Opened 4 years ago

Closed 2 years ago

#11990 closed task (fixed)

infinite sums that are infinite produce errors

Reported by: dkrenn Owned by: burcin
Priority: trivial Milestone: sage-6.3
Component: calculus Keywords: infinite sums, infinite, maxima
Cc: kcrisman Merged in:
Authors: Peter Bruin Reviewers: Travis Scrimshaw
Report Upstream: N/A Work issues:
Branch: b95820a (Commits) Commit: b95820a6e73023196e480cb6329122f6aa86dd51
Dependencies: #13364 Stopgaps:

Description (last modified by kcrisman)

Look at the following code:

sage: m = var('m')
sage: sum(m, m, 0, oo)
Traceback (most recent call last):
...
ValueError: Computation failed since Maxima requested additional
constraints; using the 'assume' command before summation *may* help
(example of legal syntax is 'assume(m>0)', see `assume?` for more 
details)
Is  m  positive or zero?

But inside the sum, it should be clear what m is. Using one of or both of the commands

sage: assume(m>=0) 
sage: assume(m, 'integer')

does not change the result. Execution of

sage: maxima.sum(m, m, 0, oo)

results in the same (except that a TypeError is thrown).
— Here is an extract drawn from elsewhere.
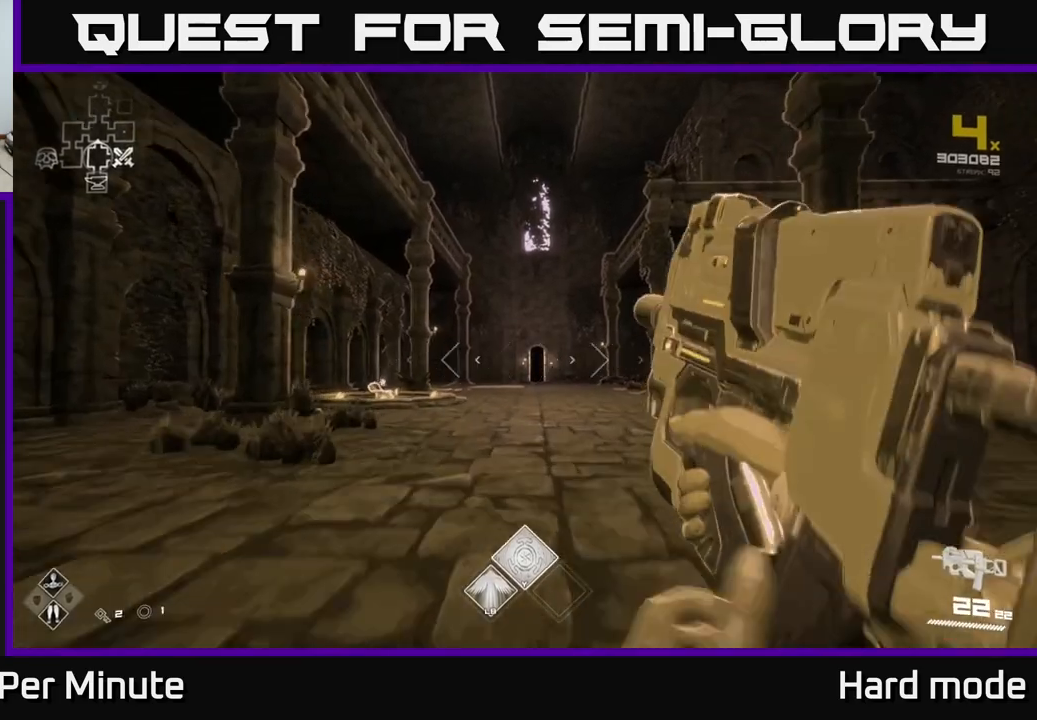
{"buttons": ["R2"], "left_stick": "up", "right_stick": "center", "events": [[117, "R2", "down"], [233, "R2", "up"], [467, "R2", "down"]]}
A different behaviour brings the following example

sage: m = var('m')
sage: sum(2^m, m, 0, oo)
Traceback (most recent call last):
...
ValueError: Sum is divergent.

Whereas

sage: maxima.sum(2^m, m, 0, oo)
inf

Change History (21)

comment:1 Changed 4 years ago by kcrisman

  • Cc kcrisman added
  • Description modified (diff)

Short story is that there are many things like this in Maxima. See #3732, for example. This is a good ticket, but to be fair, it is nearly impossible to guarantee that these interactions will never happen - the Maxima devs would rightly point out that figuring out when all forms will be equivalent is not decidable in polynomial time or something like that.

I'm moving the other one to #11987, as it's almost certainly the same problem.

comment:2 Changed 4 years ago by kcrisman

  • Description modified (diff)

Upon further reflection, what are we seeking for in the second example (which has absolutely nothing to do with #11987, since it really does diverge, my apologies!)? I think that Sage just agrees to raise errors for divergent integrals and sums, not infinity, so the behavior is correct from that point of view.

Otherwise this is another example of #3732, unfortunately.

comment:3 Changed 3 years ago by burcin

I don't see what the expected behavior here is. Do you want sum() to return infinity instead of raising a ValueError with the message Sum is divergent.?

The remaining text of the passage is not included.